Purbaya le dit sans détour : il veut combiner deux recettes politiques qui, chacune à leur époque, ont laissé une empreinte. De Susilo Bambang Yudhoyono (SBY), il retient la foi dans le secteur privé, l’importance d’un marché dynamique et de la confiance des investisseurs. De Joko Widodo (Jokowi), il hérite la conviction que l’État doit investir lourdement, construire, injecter des fonds dans les infrastructures et jouer le rôle de moteur.

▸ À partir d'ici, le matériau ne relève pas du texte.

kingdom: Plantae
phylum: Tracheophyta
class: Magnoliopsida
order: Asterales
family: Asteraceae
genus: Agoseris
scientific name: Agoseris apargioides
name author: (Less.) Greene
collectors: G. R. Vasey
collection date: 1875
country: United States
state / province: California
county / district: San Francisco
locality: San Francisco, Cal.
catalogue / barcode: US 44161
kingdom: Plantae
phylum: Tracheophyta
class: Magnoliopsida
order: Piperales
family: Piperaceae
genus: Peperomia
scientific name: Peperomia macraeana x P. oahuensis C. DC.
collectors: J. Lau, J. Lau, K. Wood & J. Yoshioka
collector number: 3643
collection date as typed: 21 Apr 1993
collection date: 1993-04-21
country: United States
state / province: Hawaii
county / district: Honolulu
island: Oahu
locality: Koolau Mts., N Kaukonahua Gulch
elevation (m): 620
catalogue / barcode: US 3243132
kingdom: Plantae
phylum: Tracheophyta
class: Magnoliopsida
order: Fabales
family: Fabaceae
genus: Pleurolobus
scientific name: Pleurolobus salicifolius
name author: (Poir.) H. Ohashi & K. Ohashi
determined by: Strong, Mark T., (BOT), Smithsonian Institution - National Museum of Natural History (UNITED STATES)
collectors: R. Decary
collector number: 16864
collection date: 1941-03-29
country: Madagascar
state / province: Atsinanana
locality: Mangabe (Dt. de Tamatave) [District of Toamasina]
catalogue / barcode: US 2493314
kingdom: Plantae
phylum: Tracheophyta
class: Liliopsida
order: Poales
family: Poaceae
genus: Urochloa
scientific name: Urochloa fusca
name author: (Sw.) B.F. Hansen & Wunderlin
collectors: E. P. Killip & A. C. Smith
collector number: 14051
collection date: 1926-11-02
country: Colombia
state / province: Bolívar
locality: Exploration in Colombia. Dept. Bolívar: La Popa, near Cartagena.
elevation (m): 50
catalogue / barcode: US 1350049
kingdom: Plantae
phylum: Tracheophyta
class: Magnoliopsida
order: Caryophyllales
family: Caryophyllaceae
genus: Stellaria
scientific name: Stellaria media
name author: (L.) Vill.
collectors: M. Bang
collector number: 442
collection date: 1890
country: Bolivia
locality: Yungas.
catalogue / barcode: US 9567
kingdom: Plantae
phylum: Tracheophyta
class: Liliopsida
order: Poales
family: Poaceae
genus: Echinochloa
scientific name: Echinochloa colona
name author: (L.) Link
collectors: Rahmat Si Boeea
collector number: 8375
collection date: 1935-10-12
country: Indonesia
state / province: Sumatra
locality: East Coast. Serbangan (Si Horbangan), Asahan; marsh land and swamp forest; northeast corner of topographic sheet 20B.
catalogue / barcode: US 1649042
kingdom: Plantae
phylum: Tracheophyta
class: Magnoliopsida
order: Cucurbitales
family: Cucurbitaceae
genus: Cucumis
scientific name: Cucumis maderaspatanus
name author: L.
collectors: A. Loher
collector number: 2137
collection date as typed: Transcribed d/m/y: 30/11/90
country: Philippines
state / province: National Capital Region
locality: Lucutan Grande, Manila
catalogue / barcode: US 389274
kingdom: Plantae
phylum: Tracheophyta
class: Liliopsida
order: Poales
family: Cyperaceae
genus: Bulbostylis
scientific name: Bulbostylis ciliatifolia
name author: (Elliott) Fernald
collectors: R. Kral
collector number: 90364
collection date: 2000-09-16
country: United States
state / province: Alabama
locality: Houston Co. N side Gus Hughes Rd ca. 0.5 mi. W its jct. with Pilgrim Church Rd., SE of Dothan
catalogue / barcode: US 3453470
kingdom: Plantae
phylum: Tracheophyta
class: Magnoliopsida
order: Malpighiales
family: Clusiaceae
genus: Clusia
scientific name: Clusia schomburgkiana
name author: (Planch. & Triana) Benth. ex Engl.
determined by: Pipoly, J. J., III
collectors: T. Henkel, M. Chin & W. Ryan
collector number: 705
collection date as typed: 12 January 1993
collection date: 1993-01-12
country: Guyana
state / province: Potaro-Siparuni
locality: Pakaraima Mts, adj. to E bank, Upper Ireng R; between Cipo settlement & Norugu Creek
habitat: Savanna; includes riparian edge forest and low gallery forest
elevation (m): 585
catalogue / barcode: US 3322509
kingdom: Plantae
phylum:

Deux approches parfois contradictoires ? Oui. Mais pour Purbaya, l’art de gouverner consiste précisément à faire tenir ensemble les contraires, comme un chef qui marie le sucré et le salé dans un plat audacieux.

Liquide, toujours liquide

Le cœur de sa stratégie est la liquidité. Dans son esprit, l’économie indonésienne ressemble à une machine grippée, coincée par trop de contraintes monétaires. Il veut donc « débloquer » le système, relâcher la pression, permettre aux banques de prêter davantage. Des centaines de milliers de milliards de rupiah devraient circuler ainsi, arrosant les projets, réveillant l’appétit des entrepreneurs.

Ce n’est pas seulement une politique financière ; c’est un pari psychologique. Car l’argent ne produit d’effets que si la confiance l’accompagne.

L’État, ce grand cuisinier

À côté du secteur privé, Purbaya ne néglige pas le rôle de l’État. Les dépenses publiques, dit-il, ne doivent pas être vues comme de simples sorties de caisse, mais comme des investissements stratégiques. Construire des routes, des ports, des écoles, c’est préparer le terrain pour que la croissance soit durable. L’APBN – le budget national – devient alors un levier, une poêle bien chauffée où l’on saisit les ingrédients pour leur donner du goût.

Le risque du surdosage

Mais une recette miracle peut vite tourner à la catastrophe si l’assaisonnement est mal dosé. Plusieurs économistes rappellent à Purbaya la nécessité de prudence : trop de liquidité pourrait nourrir l’inflation, trop de dettes pourraient fragiliser les générations futures. L’enthousiasme du ministre, jugé parfois trop communicatif, pourrait être interprété comme une surpromesse.

En économie, comme en cuisine, l’excès de confiance peut ruiner le plat.

Entre espoir et vigilance

Pourtant, difficile de ne pas se laisser séduire par le récit que propose Purbaya. À un pays fatigué par la lenteur, il promet la vitesse. À un peuple inquiet du coût de la vie, il promet l’abondance. Aux investisseurs, il promet un terrain fertile.

La question demeure : cette recette miracle donnera-t-elle vraiment un plat savoureux, ou se réduira-t-elle à un fumet passager ?

Dans les prochains mois, ce n’est pas seulement la solidité des chiffres qui sera scrutée, mais aussi la capacité de Purbaya à transformer une belle narration en résultats tangibles. Comme dans toute grande cuisine, le secret ne réside pas seulement dans la liste des ingrédients, mais dans la main du chef.